Он вглядывался в иссохшее лицо с пропастью беззубого рта – подбородок отваливался, как у мертвого, и рот казался черным провалом внутрь тела. Юстиниан ловил взгляд тусклых, налитых водой глаз. Зрачки напоминали плохо полированное стекло, морщины были как железные, хотя лицо и тело базилевса мыли душистым уксусом, умащивали нежными мазями из кашалотового воска, воды и розового масла.

– Как твоя душа, божественный? – спрашивал Юстиниан.

Громкое дыхание прерывалось, базилевс тщился произнести нечто. Юстиниан склонялся, вслушивался. Однажды он уловил:

– …раньше ушел бы… если бы знал… уйти хочу…

Уйти не давали. Несколько раз в день двое врачей осторожно откидывали императорский пурпур, поднимали белоснежные простыни. И внезапно через побежденный запах роз грубо, как меч, пробивалось тяжкое зловоние.

Сильные рабы медленно, чтобы старик не почувствовал, подсовывали руки в перчатках из нежного меха и, не дыша, согласным усилием, не поднимали – возносили громадный костяк. И все же Юстин жалобно кричал:

– Ай-ай-ай!..

Юстиниан понимал, что старец кричит не от боли. От отчаяния жаловалось тело, слишком зажившееся на этом свете. Юстин не хотел, чтобы его трогали. В неподвижности он, может быть, еще создавал себе сон-мечту. Уложенный на чистое полотно базилевс ловил воздух кистями рук, что-то нащупывал. Встретив протянутую руку племянника, старец оттягивал свою, подобно улитке, которая, ощутив жар уголька, сжимает и прячет в раковину рогатую голову с трепещущими щупальцами слепых глаз.

Да, никто не мог сказать, что молодой базилевс забросил старого, поручив его заботам наемников.

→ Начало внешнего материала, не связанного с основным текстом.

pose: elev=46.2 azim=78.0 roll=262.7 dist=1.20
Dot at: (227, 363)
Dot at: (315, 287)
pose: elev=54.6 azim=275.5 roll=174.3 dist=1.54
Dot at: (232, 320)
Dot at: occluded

Для Юстиниана дядя был больше отца с матерью. Чтущему родителей своих будет благо, и долголетен он будет на земле.

И жизнь в Юстине еще тлела.

Трижды в день священники и раз в неделю сам патриарх отправляли богослужение у ложа базилевса Юстина, ежедневно его причащали тела и крови Христовых. Поистине он был счастлив, освобожденный от груза греховности. А то, что он не мог умереть, касалось его, не Юстиниана.

Иногда, вздрогнув, Юстиниан от ложа старца торопился прямо в Священную Опочивальню Феодоры-базилиссы.

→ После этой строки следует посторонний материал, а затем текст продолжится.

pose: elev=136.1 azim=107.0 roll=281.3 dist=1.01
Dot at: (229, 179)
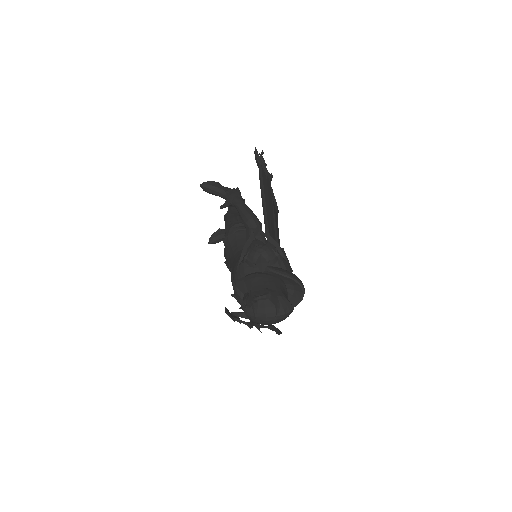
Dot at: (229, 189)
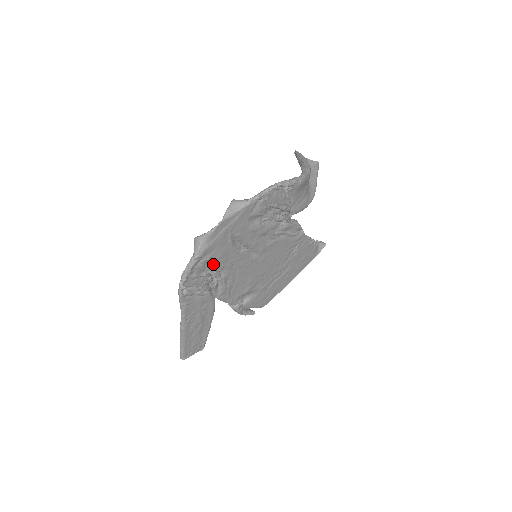
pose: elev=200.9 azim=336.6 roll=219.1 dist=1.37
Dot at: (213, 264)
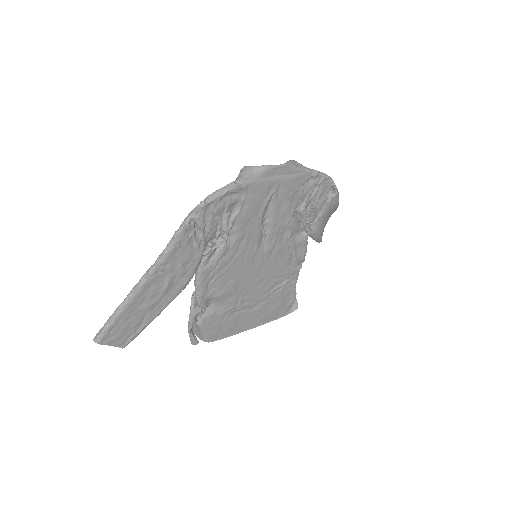
Dot at: (237, 214)
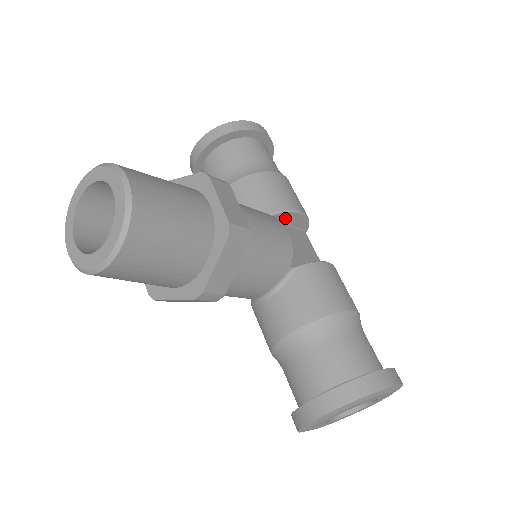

Молча его приветствовала стража, молча, скрестив руки на груди, склонялись евнухи в приемной базилиссы, склонялись сенаторы, патрикии, военачальники, которые часами изнывали в тесном коридоре около приемной в надежде увидеть лицо базилиссы.

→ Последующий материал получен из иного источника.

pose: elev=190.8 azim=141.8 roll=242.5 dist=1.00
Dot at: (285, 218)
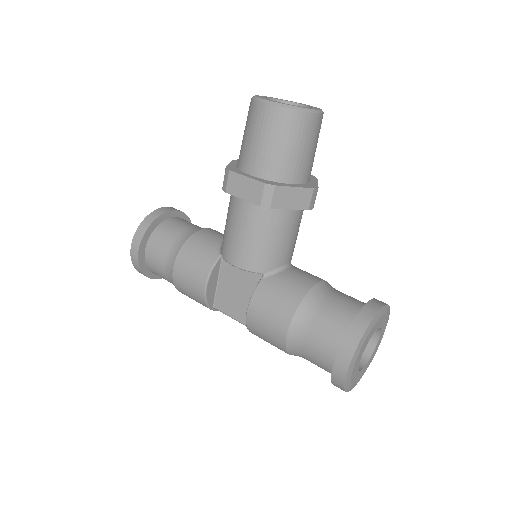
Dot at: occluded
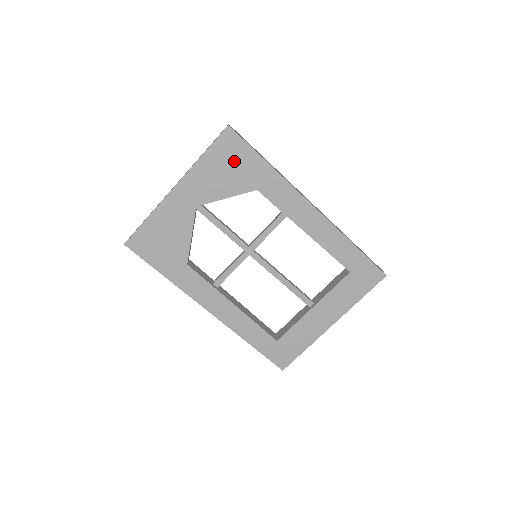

За приемной начиналась святая святых, у входа сторожили черные и белые колоссы-спафарии испытанной силы и проверенной преданности. Следующие залы, кроме базилевса, были доступны только избранным евнухам, отборным рабыням, приближенным наперсницам и слепым массажистам. Здесь на стенах зеркала в форме дисков, прямоугольников, многоконечных звезд, грандиозных цветов удивительно расширяли пространство. Полированное серебро множило сияние рубиновых и сапфировых лампад, повторяя и передавая лики святых на иконах, фигуру самого базилевса, окованные позолоченными полосами железа шкафы, лари, сундуки с имуществом базилиссы и ее казной, обильной новенькими статерами, знавшими прикосновение только рук монетного мастера и казначея.

Рука базилевса откидывала последний занавес.


Империя, особенно Византия, была набита шпионами базилевса, доносчиками городских префектов, ищейками палатийского префекта и других сановников. Не следовало рассуждать о чем-либо, не касавшемся личных дел собеседников.

По слабости человеческой, поджигающей и поджигавшей любопытство или любознательность, народ болтал о секретах власти, о магической силе Феодоры, околдовавшей Юстиниана. Поговорил – и забыл. Бесспорно одно; так называемая «вся» Византия видала Феодору на театрах участницей сцен, позорных для женской скромности; многие пользовались ее «милостями». Ныне же все склонилось перед базилиссой. По этикету ее приветствовали целованием ног.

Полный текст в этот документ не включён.